This comports with a post of mine from earlier this year, in which I noted that law that could have prevented water pollution went unenforced thanks to Utilitarianism. I quoted one source there as follows:
Cleveland.jpg
Image by DJ Johnson, via Unsplash, license.
Yet the judges were not insulated from broader social developments and thus their decisions reflected changes in values in the nineteenth and early twentieth centuries. Strict protection of property rights in the early nineteenth century was compatible with the early republican thought, which attributed intrinsic value to property; it was the foundation of propriety and political participation in the society and the source of the citizen's independence. Utilitarian values gained prominence throughout the nineteenth century, culminating in the Progressive Era when Gifford Pinchot promoted the use of water and forest resources for "the greatest happiness for the greatest numbers." The mid-nineteenth century case reports indicate that for judges industry was the vanguard of economic development that benefited everybody. [format and punctuation edits, bold added]

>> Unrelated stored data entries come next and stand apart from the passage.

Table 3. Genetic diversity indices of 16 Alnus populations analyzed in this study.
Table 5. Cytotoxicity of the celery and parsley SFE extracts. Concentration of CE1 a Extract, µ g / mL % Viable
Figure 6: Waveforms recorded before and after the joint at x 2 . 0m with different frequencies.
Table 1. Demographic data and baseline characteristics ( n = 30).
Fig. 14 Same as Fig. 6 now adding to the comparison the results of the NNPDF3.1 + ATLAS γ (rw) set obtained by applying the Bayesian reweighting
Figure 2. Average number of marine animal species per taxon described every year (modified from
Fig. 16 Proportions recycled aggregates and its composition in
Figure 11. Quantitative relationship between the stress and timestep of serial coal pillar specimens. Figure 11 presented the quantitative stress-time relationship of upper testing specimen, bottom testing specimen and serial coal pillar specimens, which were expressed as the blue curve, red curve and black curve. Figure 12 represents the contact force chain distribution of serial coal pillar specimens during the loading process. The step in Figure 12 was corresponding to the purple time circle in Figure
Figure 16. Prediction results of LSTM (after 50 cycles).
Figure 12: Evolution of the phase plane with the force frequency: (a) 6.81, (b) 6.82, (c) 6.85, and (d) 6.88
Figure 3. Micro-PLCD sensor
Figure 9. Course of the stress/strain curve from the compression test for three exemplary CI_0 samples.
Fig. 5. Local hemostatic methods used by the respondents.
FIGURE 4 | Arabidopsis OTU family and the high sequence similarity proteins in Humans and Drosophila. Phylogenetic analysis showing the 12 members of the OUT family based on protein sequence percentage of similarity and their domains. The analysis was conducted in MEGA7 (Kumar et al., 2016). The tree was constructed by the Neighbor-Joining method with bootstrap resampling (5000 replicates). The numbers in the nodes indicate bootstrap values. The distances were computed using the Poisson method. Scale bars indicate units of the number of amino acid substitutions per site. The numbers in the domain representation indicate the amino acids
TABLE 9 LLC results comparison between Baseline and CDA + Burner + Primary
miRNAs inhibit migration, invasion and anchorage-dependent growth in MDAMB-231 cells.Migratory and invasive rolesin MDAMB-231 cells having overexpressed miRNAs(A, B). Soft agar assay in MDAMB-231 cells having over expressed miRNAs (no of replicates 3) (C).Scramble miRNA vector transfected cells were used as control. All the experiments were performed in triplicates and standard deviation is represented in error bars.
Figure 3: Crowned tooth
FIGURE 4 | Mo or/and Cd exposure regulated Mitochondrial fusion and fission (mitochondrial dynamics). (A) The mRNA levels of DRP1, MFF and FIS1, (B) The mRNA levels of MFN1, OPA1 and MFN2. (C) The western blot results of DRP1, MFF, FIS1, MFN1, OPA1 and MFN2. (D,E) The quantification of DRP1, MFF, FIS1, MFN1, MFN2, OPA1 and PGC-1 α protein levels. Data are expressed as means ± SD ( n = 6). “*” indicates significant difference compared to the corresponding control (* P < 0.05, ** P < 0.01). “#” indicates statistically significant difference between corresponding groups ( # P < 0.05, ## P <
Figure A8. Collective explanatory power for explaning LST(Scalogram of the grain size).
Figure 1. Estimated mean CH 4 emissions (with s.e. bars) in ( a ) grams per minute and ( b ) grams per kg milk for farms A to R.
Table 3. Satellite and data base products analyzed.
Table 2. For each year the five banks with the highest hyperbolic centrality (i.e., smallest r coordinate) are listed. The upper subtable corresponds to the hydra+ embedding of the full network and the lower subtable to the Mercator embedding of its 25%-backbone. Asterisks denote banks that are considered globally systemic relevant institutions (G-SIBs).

One small problem with this approach is that it is not the proper job of the government to guarantee or actively promote anyone's happiness (as if government officials are fit to judge that for anyone). In doing so, the government disregarded its proper job: protecting individual rights, including those downstream of the industries.

I will also note again that the law was far from perfect regarding the rights of those downstream. Likewise, the cleanup efforts weren't, either, funded as they were, for example, with government bonds.

That said, both (a) how the river became polluted in the first place, and (b) the fact that efforts were already underway to clean it, indicate the following: On top of so much of environmental regulation violating our rights (which should preclude the whole idea), the case for it is weak to say the very least, even if we set aside such objections for the sake of argument.